= York Green Belt =

Urban regulation and planning policy

Green belt showing extents, districts and counties.

The City of York Green Belt is an environmental and planning policy that regulates the rural space within the Yorkshire and the Humber region of England. The York city green belt is within the county of North Yorkshire. The policy's core function is to manage development around York and the surrounding area, preserving its setting and historic character, discouraging urban sprawl, and the convergence of outer villages into the city's built up areas. It is managed by local planning authorities on guidance from central government.

== Purpose ==
There are five aims for the green belt around York:

- Maintain the city's historic setting and character;
- Keep the urban sprawl of York in check;
- Preserve the surrounding countryside from development;
- Stop nearby settlements converging towards each other;
- Promoting the recycling of brownfield or other urban land.

==Geography==
Formally created in 1980 after being an interim policy since the 1950s, the local development plan defines the green belt outer edge as being 'about 6 miles from York'. Land area taken up by the green belt is 25,553 ha hectares (0.2% of the total land area of England (2010).
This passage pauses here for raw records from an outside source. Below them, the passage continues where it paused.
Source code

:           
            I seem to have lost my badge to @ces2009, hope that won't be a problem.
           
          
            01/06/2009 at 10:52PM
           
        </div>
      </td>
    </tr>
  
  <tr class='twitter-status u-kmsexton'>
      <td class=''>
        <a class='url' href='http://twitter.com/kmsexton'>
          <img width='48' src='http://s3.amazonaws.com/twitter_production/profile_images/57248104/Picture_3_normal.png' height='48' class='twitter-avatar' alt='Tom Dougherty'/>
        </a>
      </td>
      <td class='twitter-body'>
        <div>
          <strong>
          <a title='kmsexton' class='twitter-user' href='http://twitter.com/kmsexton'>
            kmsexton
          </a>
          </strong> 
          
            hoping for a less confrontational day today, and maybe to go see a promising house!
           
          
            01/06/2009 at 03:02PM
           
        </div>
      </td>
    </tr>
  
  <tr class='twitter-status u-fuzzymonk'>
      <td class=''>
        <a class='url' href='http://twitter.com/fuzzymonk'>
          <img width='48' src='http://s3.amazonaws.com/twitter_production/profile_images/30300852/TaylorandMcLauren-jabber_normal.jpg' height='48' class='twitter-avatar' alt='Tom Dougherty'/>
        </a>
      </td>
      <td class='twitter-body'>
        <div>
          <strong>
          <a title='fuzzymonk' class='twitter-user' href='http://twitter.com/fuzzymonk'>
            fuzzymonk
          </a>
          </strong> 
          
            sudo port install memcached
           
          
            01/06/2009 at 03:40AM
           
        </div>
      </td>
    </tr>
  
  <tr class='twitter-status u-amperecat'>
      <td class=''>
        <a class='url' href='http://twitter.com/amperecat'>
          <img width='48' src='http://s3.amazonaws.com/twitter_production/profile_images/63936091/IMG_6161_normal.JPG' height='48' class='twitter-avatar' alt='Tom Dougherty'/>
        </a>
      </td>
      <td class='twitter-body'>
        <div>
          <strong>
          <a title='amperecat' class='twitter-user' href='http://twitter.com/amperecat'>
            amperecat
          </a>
The green belt nearly covers the city except for built-up area and larger surrounding villages. It extends into the North Yorkshire district and surrounds the city, responsibility and co-ordination lies with the city and North Yorkshire district councils. The rural areas and smaller villages of the district are "washed over" by the green belt, meaning there is limited development scope in these areas: Acaster Malbis, Askham Bryan, Askham Richard, Deighton, Heslington, Hessay, Holtby, Hopgrove, Knapton, Murton, Naburn and Rufforth.